Given entries START
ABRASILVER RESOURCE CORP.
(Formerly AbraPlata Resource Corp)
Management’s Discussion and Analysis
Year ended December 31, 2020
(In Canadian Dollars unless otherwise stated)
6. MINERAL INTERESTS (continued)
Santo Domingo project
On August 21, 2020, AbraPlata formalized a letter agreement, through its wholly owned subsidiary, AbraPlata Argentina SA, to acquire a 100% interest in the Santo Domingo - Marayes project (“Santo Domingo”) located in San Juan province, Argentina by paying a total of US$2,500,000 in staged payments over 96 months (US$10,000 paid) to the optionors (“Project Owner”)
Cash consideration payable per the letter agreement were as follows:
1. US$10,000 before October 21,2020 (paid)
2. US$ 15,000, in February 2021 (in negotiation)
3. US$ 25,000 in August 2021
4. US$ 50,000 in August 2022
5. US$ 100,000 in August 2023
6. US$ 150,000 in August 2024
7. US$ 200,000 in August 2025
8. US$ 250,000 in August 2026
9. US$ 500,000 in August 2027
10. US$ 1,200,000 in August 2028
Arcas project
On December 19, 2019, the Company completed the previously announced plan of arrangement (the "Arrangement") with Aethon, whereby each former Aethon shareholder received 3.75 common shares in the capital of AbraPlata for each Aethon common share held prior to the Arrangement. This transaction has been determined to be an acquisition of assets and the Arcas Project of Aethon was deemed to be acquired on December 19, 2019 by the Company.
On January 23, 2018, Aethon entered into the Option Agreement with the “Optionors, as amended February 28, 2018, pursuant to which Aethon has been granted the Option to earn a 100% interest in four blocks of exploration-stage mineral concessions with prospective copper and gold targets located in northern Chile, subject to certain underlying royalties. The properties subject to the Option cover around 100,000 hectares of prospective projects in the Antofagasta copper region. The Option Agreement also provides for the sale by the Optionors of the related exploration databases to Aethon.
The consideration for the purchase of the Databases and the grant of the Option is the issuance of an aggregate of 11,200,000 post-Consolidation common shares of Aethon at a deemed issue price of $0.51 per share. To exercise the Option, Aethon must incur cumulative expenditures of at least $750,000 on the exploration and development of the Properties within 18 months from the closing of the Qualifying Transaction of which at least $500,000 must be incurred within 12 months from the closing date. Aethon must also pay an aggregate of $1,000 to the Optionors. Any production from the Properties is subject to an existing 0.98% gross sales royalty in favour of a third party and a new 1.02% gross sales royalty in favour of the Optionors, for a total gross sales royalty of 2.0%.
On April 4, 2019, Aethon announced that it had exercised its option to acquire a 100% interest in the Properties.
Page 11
Given entries END
Assignment: Copy the records out again word for word.

Final answer:
ABRASILVER RESOURCE CORP.
(Formerly AbraPlata Resource Corp)
Management’s Discussion and Analysis
Year ended December 31, 2020
(In Canadian Dollars unless otherwise stated)
6. MINERAL INTERESTS (continued)
Santo Domingo project
On August 21, 2020, AbraPlata formalized a letter agreement, through its wholly owned subsidiary, AbraPlata Argentina SA, to acquire a 100% interest in the Santo Domingo - Marayes project (“Santo Domingo”) located in San Juan province, Argentina by paying a total of US$2,500,000 in staged payments over 96 months (US$10,000 paid) to the optionors (“Project Owner”)
Cash consideration payable per the letter agreement were as follows:
1. US$10,000 before October 21,2020 (paid)
2. US$ 15,000, in February 2021 (in negotiation)
3. US$ 25,000 in August 2021
4. US$ 50,000 in August 2022
5. US$ 100,000 in August 2023
6. US$ 150,000 in August 2024
7. US$ 200,000 in August 2025
8. US$ 250,000 in August 2026
9. US$ 500,000 in August 2027
10. US$ 1,200,000 in August 2028
Arcas project
On December 19, 2019, the Company completed the previously announced plan of arrangement (the "Arrangement") with Aethon, whereby each former Aethon shareholder received 3.75 common shares in the capital of AbraPlata for each Aethon common share held prior to the Arrangement. This transaction has been determined to be an acquisition of assets and the Arcas Project of Aethon was deemed to be acquired on December 19, 2019 by the Company.
On January 23, 2018, Aethon entered into the Option Agreement with the “Optionors, as amended February 28, 2018, pursuant to which Aethon has been granted the Option to earn a 100% interest in four blocks of exploration-stage mineral concessions with prospective copper and gold targets located in northern Chile, subject to certain underlying royalties. The properties subject to the Option cover around 100,000 hectares of prospective projects in the Antofagasta copper region. The Option Agreement also provides for the sale by the Optionors of the related exploration databases to Aethon.
The consideration for the purchase of the Databases and the grant of the Option is the issuance of an aggregate of 11,200,000 post-Consolidation common shares of Aethon at a deemed issue price of $0.51 per share. To exercise the Option, Aethon must incur cumulative expenditures of at least $750,000 on the exploration and development of the Properties within 18 months from the closing of the Qualifying Transaction of which at least $500,000 must be incurred within 12 months from the closing date. Aethon must also pay an aggregate of $1,000 to the Optionors. Any production from the Properties is subject to an existing 0.98% gross sales royalty in favour of a third party and a new 1.02% gross sales royalty in favour of the Optionors, for a total gross sales royalty of 2.0%.
On April 4, 2019, Aethon announced that it had exercised its option to acquire a 100% interest in the Properties.
Page 11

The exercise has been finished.